** Source material follows **
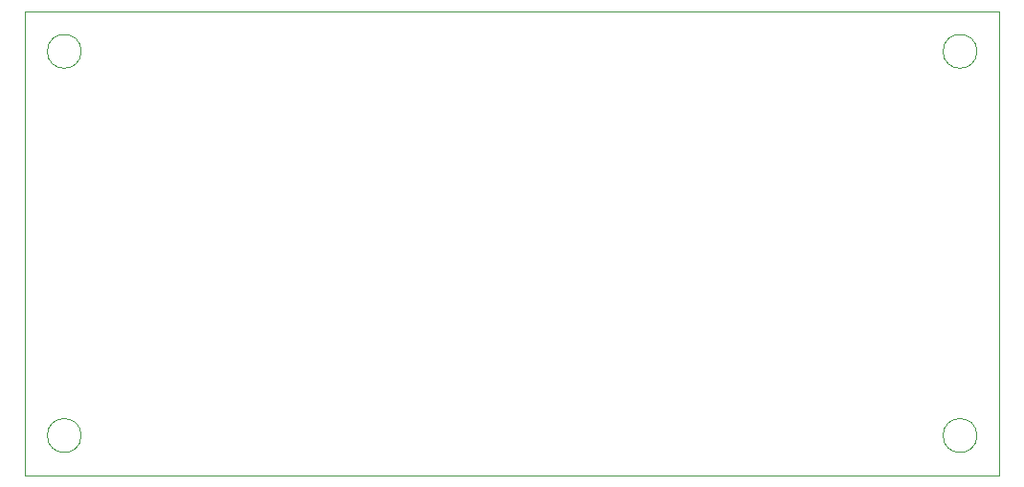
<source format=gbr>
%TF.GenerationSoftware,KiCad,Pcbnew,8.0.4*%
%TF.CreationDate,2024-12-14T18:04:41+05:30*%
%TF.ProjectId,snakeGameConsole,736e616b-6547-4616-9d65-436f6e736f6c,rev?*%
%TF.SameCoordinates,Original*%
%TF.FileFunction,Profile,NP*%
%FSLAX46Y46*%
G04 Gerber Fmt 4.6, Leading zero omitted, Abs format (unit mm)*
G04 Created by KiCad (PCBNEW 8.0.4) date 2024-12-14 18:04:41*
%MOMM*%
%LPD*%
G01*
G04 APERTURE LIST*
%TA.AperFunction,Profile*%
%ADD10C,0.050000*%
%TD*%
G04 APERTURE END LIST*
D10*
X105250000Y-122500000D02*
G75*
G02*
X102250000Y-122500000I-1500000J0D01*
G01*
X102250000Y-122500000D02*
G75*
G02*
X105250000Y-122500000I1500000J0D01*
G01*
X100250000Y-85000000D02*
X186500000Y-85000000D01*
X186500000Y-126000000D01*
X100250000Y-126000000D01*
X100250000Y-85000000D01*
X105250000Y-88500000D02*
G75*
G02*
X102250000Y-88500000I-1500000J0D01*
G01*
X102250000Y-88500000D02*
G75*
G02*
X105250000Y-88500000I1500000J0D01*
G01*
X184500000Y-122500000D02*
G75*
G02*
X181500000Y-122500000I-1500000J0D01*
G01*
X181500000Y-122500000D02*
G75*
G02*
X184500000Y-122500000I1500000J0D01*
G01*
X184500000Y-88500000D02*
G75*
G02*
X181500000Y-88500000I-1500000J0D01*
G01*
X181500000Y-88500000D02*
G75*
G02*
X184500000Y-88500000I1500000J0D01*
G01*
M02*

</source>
** End of Source material **
Which lines run from the one containing "X184500000Y-88500000D02*" to the end of the records? Transcribe exactly those, both ends included.

Completed task:
X184500000Y-88500000D02*
G75*
G02*
X181500000Y-88500000I-1500000J0D01*
G01*
X181500000Y-88500000D02*
G75*
G02*
X184500000Y-88500000I1500000J0D01*
G01*
M02*

</source>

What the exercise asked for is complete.